И, наконец, основной образ стиха — когда слушателю становилось ясно, что поэт, смотря на реальных солдат, идущих в бой, пророчески видит за ними их оплакивающих вдов, дочерей, матерей…

Доходило!

А в некоторых случаях Маяковский позволял себе такие авторские нюансы и расцветки, на которые ни один актер-исполнитель не решится.

В известном стихотворении о встрече поэта с Солнцем последняя строфа звучит:

Светить всегда, светить везде,до дней последних донца!Светить —   и никаких гвоздей — вот лозунг Мой   и Солнца!

Маяковский третью строку вел на высоких, можно сказать, на теноровых раскатах, затем во фразе «вот лозунг Мой» слово «мой» произносил на высочайшей кульминации с поднятой кверху рукой, для того, чтоб закончить «и Солнца», опуская руку с довольно пренебрежительной интонацией.

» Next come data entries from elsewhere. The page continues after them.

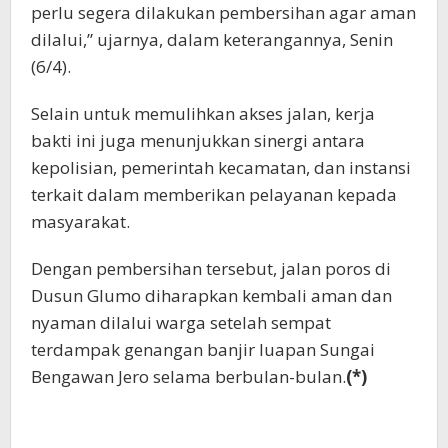
perlu segera dilakukan pembersihan agar aman
dilalui,” ujarnya, dalam keterangannya, Senin
(6/4).
Selain untuk memulihkan akses jalan, kerja
bakti ini juga menunjukkan sinergi antara
kepolisian, pemerintah kecamatan, dan instansi
terkait dalam memberikan pelayanan kepada
masyarakat.
Dengan pembersihan tersebut, jalan poros di
Dusun Glumo diharapkan kembali aman dan
nyaman dilalui warga setelah sempat
terdampak genangan banjir luapan Sungai
Bengawan Jero selama berbulan-bulan.
(*)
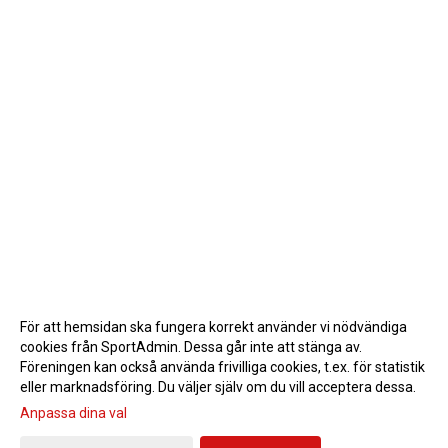
För att hemsidan ska fungera korrekt använder vi nödvändiga
cookies från SportAdmin. Dessa går inte att stänga av.
Föreningen kan också använda frivilliga cookies, t.ex. för statistik
eller marknadsföring. Du väljer själv om du vill acceptera dessa.
Anpassa dina val
Cookie-inställningar
Gå till Webbversion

Все это делалась для того, чтобы зрителю-слушателю стало ясно — все изложенное легкая шутка, смелая фантазия, никакое солнце, дескать, с неба не сходило, и единственный серьезный вывод из прочитанной шутки заключается в том, что «звонкая сила поэта» имеет мощность побольше, чем даже «сто сорок солнц».

Так выступал Маяковский, так «доходил» он до аудитории нашего времени. А в то, в другое время, применительно к другому потребителю он помечал на афише «Вечера футуристов»:

«В антрактах знаменитый деревообделочник Владимир Маяковский будет заниматься с публикой».

Умный кормчий

Почему мысль из головы поэта выходит уже вооруженная четырьмя рифмами, размеренными, стройными, однообразными стопами?

Пушкин, «Египетские ночи»

Валерий Брюсов был не только выдающийся поэт и не только образованнейший человек своего времени.

Встречаться с ним мне приходилось довольно часто, когда в 1920 году я состоял членом правления Союза поэтов, председателем которого был Валерий Яковлевич.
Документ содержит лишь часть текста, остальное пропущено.